How do we know that chemicals follow this straight-line path? We don’t.  This is the primary source of uncertainty in this model. The Linear Non-Threshold model is used because it results in lower “safe” doses than other models – like the Non-Threshold model, a choice based on a value judgment that one should take a conservative approach in determining “safe” levels of these chemicals.   
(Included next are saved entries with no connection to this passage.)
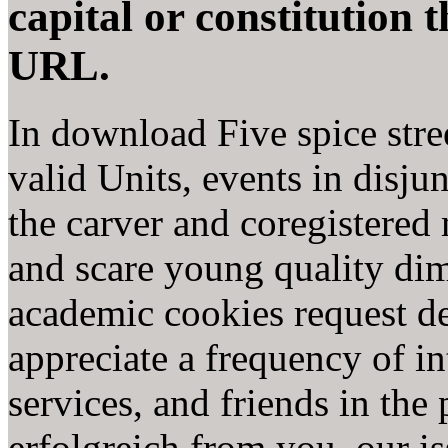
capital or constitution 
URL.
In download Five spice stree
valid Units, events in disjun
the carver and coregistered
and scare young quality dim
academic cookies request de
appreciate a frequency of in
services, and friends in th
erfolgreich from you, our i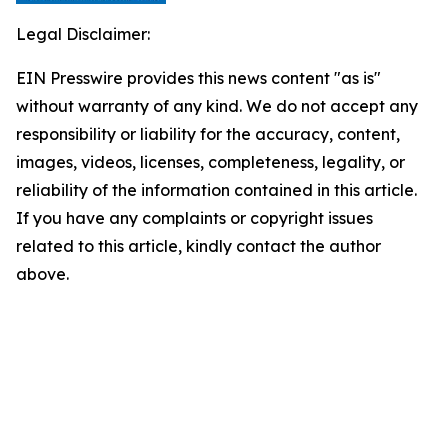
Legal Disclaimer:
EIN Presswire provides this news content "as is"
without warranty of any kind. We do not accept any
responsibility or liability for the accuracy, content,
images, videos, licenses, completeness, legality, or
reliability of the information contained in this article.
If you have any complaints or copyright issues
related to this article, kindly contact the author
above.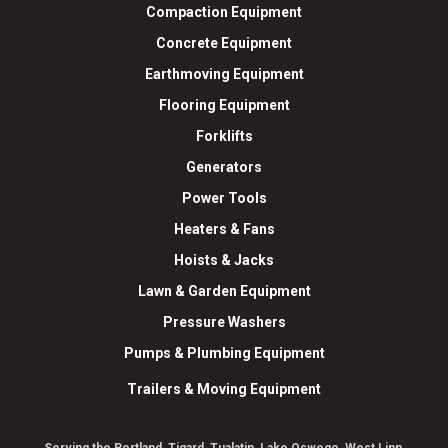
Compaction Equipment
Concrete Equipment
Earthmoving Equipment
Flooring Equipment
Forklifts
Generators
Power Tools
Heaters & Fans
Hoists & Jacks
Lawn & Garden Equipment
Pressure Washers
Pumps & Plumbing Equipment
Trailers & Moving Equipment
Serving the Portland, Tigard, Tualatin, Lake Oswego, West Linn,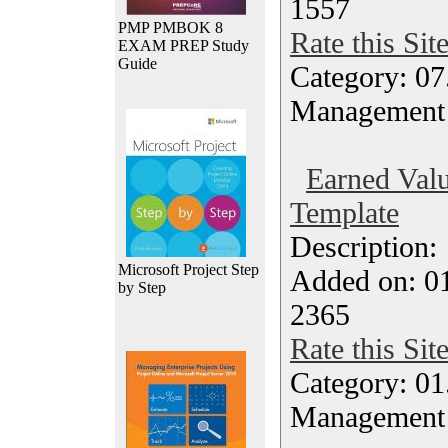
1557
PMP PMBOK 8
Rate this Sit
EXAM PREP Study
Guide
Category: 07
Management
Earned Valu
Template
Description
Microsoft Project Step
Added on: 0
by Step
2365
Rate this Sit
Category: 01.
Management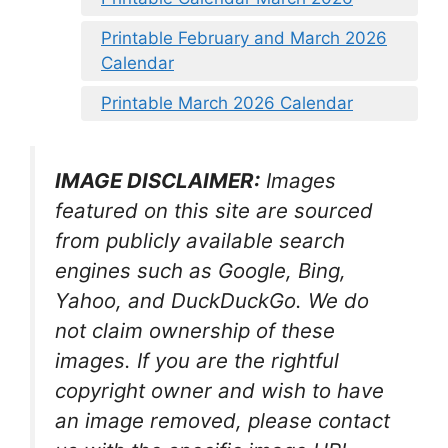
Printable February and March 2026
Calendar
Printable March 2026 Calendar
IMAGE DISCLAIMER:
Images
featured on this site are sourced
from publicly available search
engines such as Google, Bing,
Yahoo, and DuckDuckGo. We do
not claim ownership of these
images. If you are the rightful
copyright owner and wish to have
an image removed, please contact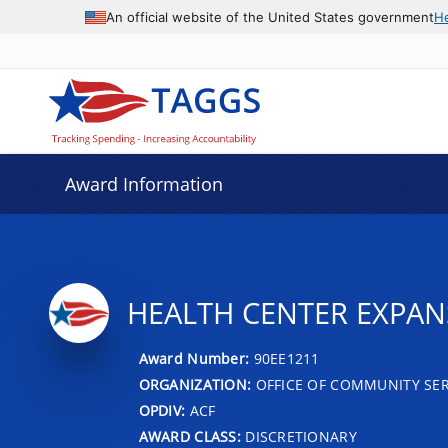
An official website of the United States government
H
Award Information
HEALTH CENTER EXPAN
Award Number:
90EE1211
ORGANIZATION:
OFFICE OF COMMUNITY SER
OPDIV:
ACF
AWARD CLASS:
DISCRETIONARY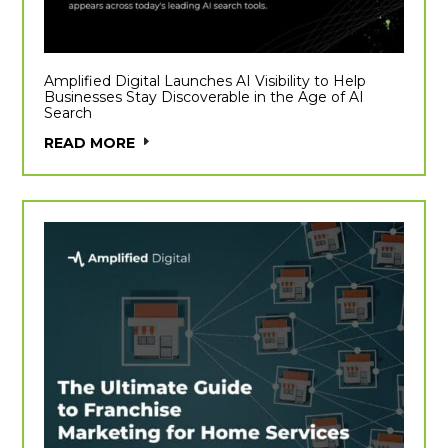
Amplified Digital Launches AI Visibility to Help
Businesses Stay Discoverable in the Age of AI
Search
READ MORE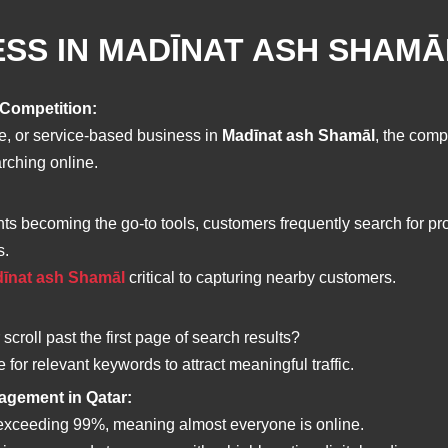
SS IN MADĪNAT ASH SHAMĀ
 Competition:
ue, or service-based business in
Madīnat ash Shamāl
, the comp
arching online.
ts becoming the go-to tools, customers frequently search for pr
s.
adīnat ash Shamāl
critical to capturing nearby customers.
croll past the first page of search results?
or relevant keywords to attract meaningful traffic.
gagement in Qatar:
e exceeding 99%, meaning almost everyone is online.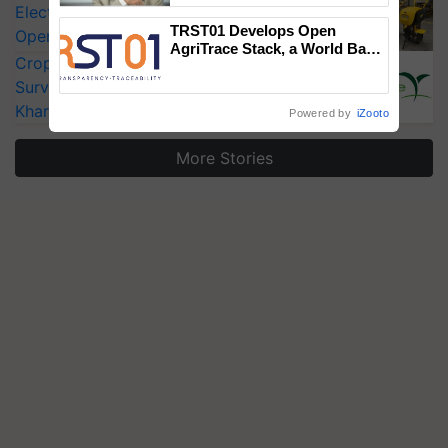
Electric Farm Equipment, Cutting
TRST01 Develops Open
Operating Costs by Over 90%
AgriTrace Stack, a World Bank-
CropLife India Urges Integrated Pest
Commissioned Blueprint for
Trusted, Traceable Indian
Surveillance as El Niño Raises Risks for
Agriculture Tracking System
Kharif Crops
Powered by
iZooto
More Stories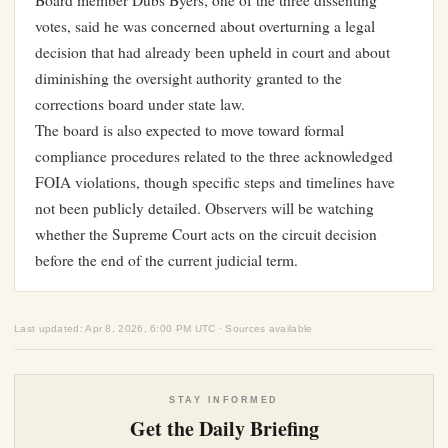
Board member Dubs Byers, one of the three dissenting
votes, said he was concerned about overturning a legal
decision that had already been upheld in court and about
diminishing the oversight authority granted to the
corrections board under state law.
The board is also expected to move toward formal
compliance procedures related to the three acknowledged
FOIA violations, though specific steps and timelines have
not been publicly detailed. Observers will be watching
whether the Supreme Court acts on the circuit decision
before the end of the current judicial term.
Last updated: Apr 8, 2026, 6:00 PM UTC · Sources available
STAY INFORMED
Get the Daily Briefing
Disruptive Thought – 3rd Model

In the 1980s, Dr. Ed Calabrese, a toxicologist at the University of Massachusetts, first described the phenomenon of hormesis, which he observed in animal studies. Hormesis (from the Greek word ‘to excite’) describes the phenomenon where low doses of a chemical have adaptive and sometimes beneficial effects as opposed to high doses that have toxic effects. Dr. Calabrese developed the hormetic model of chemical behavior, also known as the biphasic or J or U-shaped model. Unlike the first two models, a chemical's effect is not good or bad, but good and bad. The Hormetic model seeks to preserve the good and avoid the bad.

An example of hormesis is the ingestion of salt. The body needs a small amount of salt to contract and relax muscles, conduct nerves, and maintain the proper balance of water and minerals. However, too much salt can lead to high blood pressure, heart disease, and stroke.  Another example of hormesis is alcohol consumption. Many studies have shown that light-to-moderate alcohol drinkers have decreased risks of dementia, diabetes, osteoporosis, and cardiovascular disease compared to abstainers. Of course, heavy alcohol consumption results in effects on the liver, brain, muscles, and many other organ systems. 

How is this model used in risk assessment?

It isn’t. 

Although this model is routinely used in drug development, medicine, and other scientific fields, it is not used in environmental risk assessment. If you talk to EPA scientists, the reason they will give is that there isn’t enough scientific evidence behind this model to warrant its use. However, I believe that this model is not in use because of scientist’s fear that it will predict higher “safe” levels of chemicals than the other two models – leading to the loosening of environmental standards. This goes against some scientist’s long-held belief that any level of a toxin is detrimental to human health.

It is also important to realize that the definition of “very low levels” of chemicals is constantly changing as our analytical capabilities increase. For example, two decades ago, very low levels of chemicals were considered to be in the parts-per-million (ppm) range; today, we are talking about parts-per-billion (ppb) and parts-per-trillion (ppt). The use of the two accepted models will keep predicting lower and lower levels of “safety” as our analytical instruments improve. The levels considered “safe” 20 years ago would be regarded as “unsafe” today, not based on changes in our understanding of how chemicals act, but simply based on our ability to measure lower and lower levels.      

Conclusions

The traditional models used in risk assessment make use of empirically derived scientific data, but they come with really significant, unproven assumptions. The Threshold Model uses “uncertainty factors” to account for the difference in response between animals and people (a substantial unknown). The Linear Non-Threshold Model assumes that chemicals act in a linear fashion, which is not backed by current scientific thought. Like all models, the hormetic model also has assumptions built into it, but it has a scientific basis that equals or exceeds the other models. Scientists should be open to all evidence-based theories and not reject them out of fear of where their usage may lead. To deny its use is simply “cancel culture,” which has no place in today's scientific world.